__Problem__.
Filter the material, keeping only lines with the word "output".

__Extracted material__.
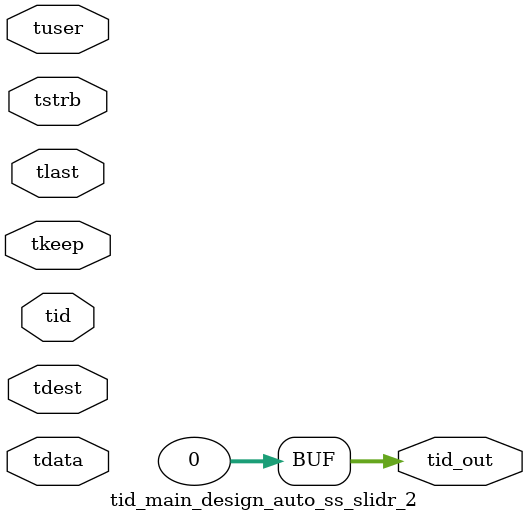
<source format=v>


`timescale 1ps/1ps

module tid_main_design_auto_ss_slidr_2 #
(
parameter C_S_AXIS_TID_WIDTH   = 1,
parameter C_S_AXIS_TUSER_WIDTH = 0,
parameter C_S_AXIS_TDATA_WIDTH = 0,
parameter C_S_AXIS_TDEST_WIDTH = 0,
parameter C_M_AXIS_TID_WIDTH   = 32
)
(
input  [(C_S_AXIS_TID_WIDTH   == 0 ? 1 : C_S_AXIS_TID_WIDTH)-1:0       ] tid,
input  [(C_S_AXIS_TDATA_WIDTH == 0 ? 1 : C_S_AXIS_TDATA_WIDTH)-1:0     ] tdata,
input  [(C_S_AXIS_TUSER_WIDTH == 0 ? 1 : C_S_AXIS_TUSER_WIDTH)-1:0     ] tuser,
input  [(C_S_AXIS_TDEST_WIDTH == 0 ? 1 : C_S_AXIS_TDEST_WIDTH)-1:0     ] tdest,
input  [(C_S_AXIS_TDATA_WIDTH/8)-1:0 ] tkeep,
input  [(C_S_AXIS_TDATA_WIDTH/8)-1:0 ] tstrb,
input                                                                    tlast,
output [(C_M_AXIS_TID_WIDTH   == 0 ? 1 : C_M_AXIS_TID_WIDTH)-1:0       ] tid_out
);

assign tid_out = {1'b0};

endmodule


</source>
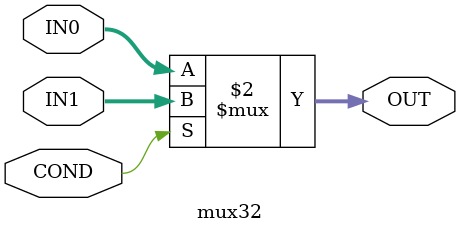
<source format=v>
`timescale 1ns / 1ps
module mux32(
		input [31:0] IN1,
		input [31:0] IN0,
		input COND,
		output [31:0] OUT
    );

	assign OUT = (COND == 1'b1) ? IN1 : IN0;

endmodule

</source>
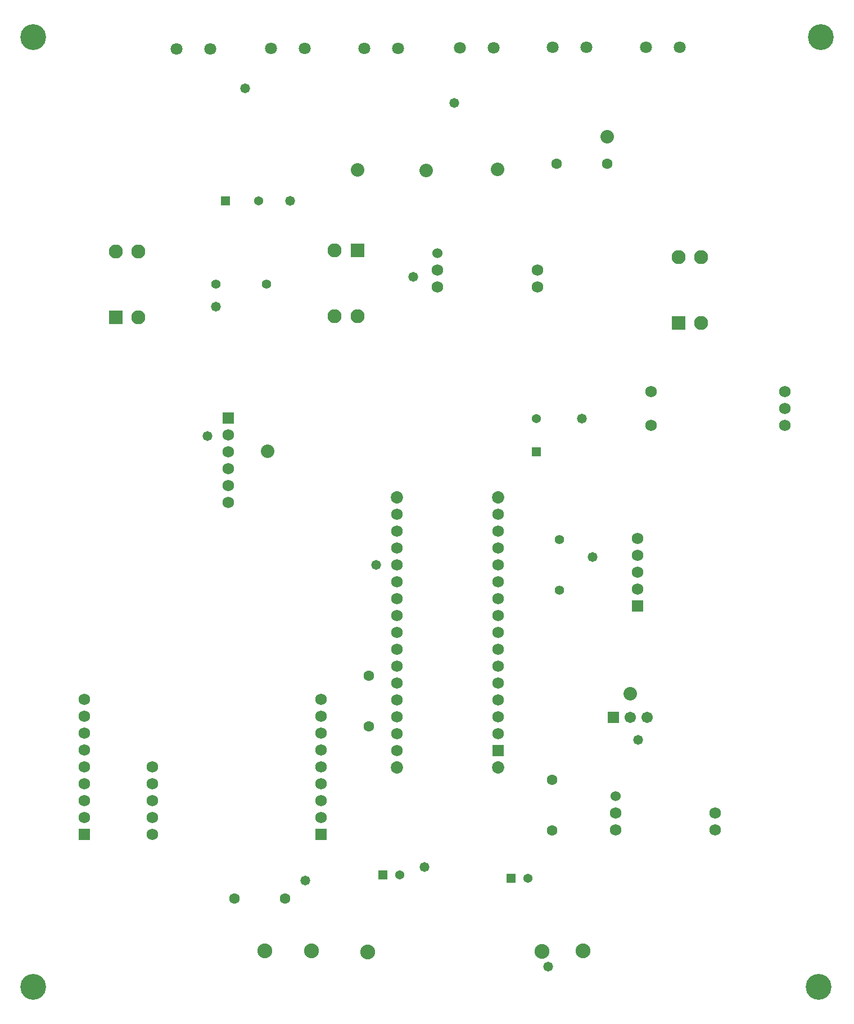
<source format=gts>
G04*
G04 #@! TF.GenerationSoftware,Altium Limited,Altium Designer,22.1.2 (22)*
G04*
G04 Layer_Color=8388736*
%FSLAX25Y25*%
%MOIN*%
G70*
G04*
G04 #@! TF.SameCoordinates,9DFE0AF1-0A3A-4F83-9DC9-4DC15A37C804*
G04*
G04*
G04 #@! TF.FilePolarity,Negative*
G04*
G01*
G75*
%ADD15C,0.07300*%
%ADD16C,0.06800*%
%ADD17R,0.06800X0.06800*%
%ADD18C,0.05400*%
%ADD19R,0.05400X0.05400*%
%ADD20C,0.08000*%
%ADD21R,0.06800X0.06800*%
%ADD22C,0.08300*%
%ADD23R,0.08300X0.08300*%
%ADD24C,0.15300*%
%ADD25C,0.06312*%
%ADD26C,0.08800*%
%ADD27C,0.06000*%
%ADD28C,0.06706*%
%ADD29R,0.06706X0.06706*%
%ADD30C,0.07100*%
%ADD31R,0.05400X0.05400*%
%ADD32C,0.05524*%
%ADD33C,0.05800*%
D15*
X329070Y305292D02*
D03*
X269070D02*
D03*
Y145292D02*
D03*
X329070D02*
D03*
D16*
X269070Y155292D02*
D03*
Y165292D02*
D03*
Y175292D02*
D03*
Y185292D02*
D03*
Y195292D02*
D03*
Y205292D02*
D03*
Y215292D02*
D03*
Y225292D02*
D03*
Y235292D02*
D03*
Y245292D02*
D03*
Y255292D02*
D03*
Y265292D02*
D03*
Y275292D02*
D03*
Y285292D02*
D03*
Y295292D02*
D03*
X329070D02*
D03*
Y285292D02*
D03*
Y275292D02*
D03*
Y265292D02*
D03*
Y255292D02*
D03*
Y245292D02*
D03*
Y235292D02*
D03*
Y225292D02*
D03*
Y215292D02*
D03*
Y205292D02*
D03*
Y195292D02*
D03*
Y185292D02*
D03*
Y175292D02*
D03*
Y165292D02*
D03*
X420000Y348000D02*
D03*
X499035Y358079D02*
D03*
Y348079D02*
D03*
Y368079D02*
D03*
X420000D02*
D03*
X224016Y175748D02*
D03*
Y185748D02*
D03*
X124016Y105748D02*
D03*
Y115748D02*
D03*
Y125748D02*
D03*
Y135748D02*
D03*
Y145748D02*
D03*
X224016Y165748D02*
D03*
Y155748D02*
D03*
Y145748D02*
D03*
Y135748D02*
D03*
Y125748D02*
D03*
Y115748D02*
D03*
X457874Y118268D02*
D03*
X398819Y108268D02*
D03*
Y118268D02*
D03*
X457874Y108268D02*
D03*
X352362Y439921D02*
D03*
X293307Y429921D02*
D03*
Y439921D02*
D03*
X352362Y429921D02*
D03*
X411811Y281024D02*
D03*
Y271024D02*
D03*
Y261024D02*
D03*
Y251024D02*
D03*
X169291Y332283D02*
D03*
Y342284D02*
D03*
Y322284D02*
D03*
Y312283D02*
D03*
Y302284D02*
D03*
X83740Y115512D02*
D03*
Y125512D02*
D03*
Y135512D02*
D03*
Y155512D02*
D03*
Y165512D02*
D03*
Y185512D02*
D03*
Y175512D02*
D03*
Y145512D02*
D03*
D17*
X329070Y155292D02*
D03*
D18*
X347000Y79606D02*
D03*
X271000Y81606D02*
D03*
X187209Y481048D02*
D03*
X351969Y351969D02*
D03*
D19*
X337000Y79606D02*
D03*
X261000Y81606D02*
D03*
X167524Y481048D02*
D03*
D20*
X407480Y188976D02*
D03*
X286614Y498819D02*
D03*
X245669Y499255D02*
D03*
X393761Y518926D02*
D03*
X328740Y499606D02*
D03*
X192397Y332441D02*
D03*
D21*
X224016Y105748D02*
D03*
X411811Y241024D02*
D03*
X169291Y352284D02*
D03*
X83740Y105512D02*
D03*
D22*
X245669Y412598D02*
D03*
X232269D02*
D03*
Y451598D02*
D03*
X102355Y450996D02*
D03*
X115755D02*
D03*
Y411996D02*
D03*
X436213Y447453D02*
D03*
X449613D02*
D03*
Y408453D02*
D03*
D23*
X245669Y451598D02*
D03*
X102355Y411996D02*
D03*
X436213Y408453D02*
D03*
D24*
X519291Y15354D02*
D03*
X520472Y577953D02*
D03*
X53543D02*
D03*
Y15354D02*
D03*
D25*
X363761Y502912D02*
D03*
X393761D02*
D03*
X361024Y137835D02*
D03*
Y107835D02*
D03*
X252362Y199646D02*
D03*
Y169646D02*
D03*
X202756Y67716D02*
D03*
X172756D02*
D03*
D26*
X251969Y35827D02*
D03*
X218504Y36614D02*
D03*
X190945D02*
D03*
X355118Y36220D02*
D03*
X379528Y36614D02*
D03*
D27*
X398819Y128268D02*
D03*
X293307Y449921D02*
D03*
D28*
X417480Y174803D02*
D03*
X407480D02*
D03*
D29*
X397480D02*
D03*
D30*
X326535Y571654D02*
D03*
X306535D02*
D03*
X361417Y572047D02*
D03*
X381417D02*
D03*
X416772Y572047D02*
D03*
X436772D02*
D03*
X249843Y571260D02*
D03*
X269843D02*
D03*
X138425Y570866D02*
D03*
X158425D02*
D03*
X194567Y571260D02*
D03*
X214567D02*
D03*
D31*
X351969Y332283D02*
D03*
D32*
X365354Y280354D02*
D03*
Y250354D02*
D03*
X191772Y431496D02*
D03*
X161772D02*
D03*
D33*
X385084Y270084D02*
D03*
X285433Y86158D02*
D03*
X161772Y418223D02*
D03*
X358724Y27130D02*
D03*
X214961Y78347D02*
D03*
X412159Y161517D02*
D03*
X378771Y351969D02*
D03*
X303150Y538976D02*
D03*
X278740Y435827D02*
D03*
X256755Y265292D02*
D03*
X179134Y547638D02*
D03*
X205878Y481075D02*
D03*
X156693Y341732D02*
D03*
M02*

</source>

__Solution__.
output [(C_M_AXIS_TID_WIDTH   == 0 ? 1 : C_M_AXIS_TID_WIDTH)-1:0       ] tid_out
		output [31:0] OUT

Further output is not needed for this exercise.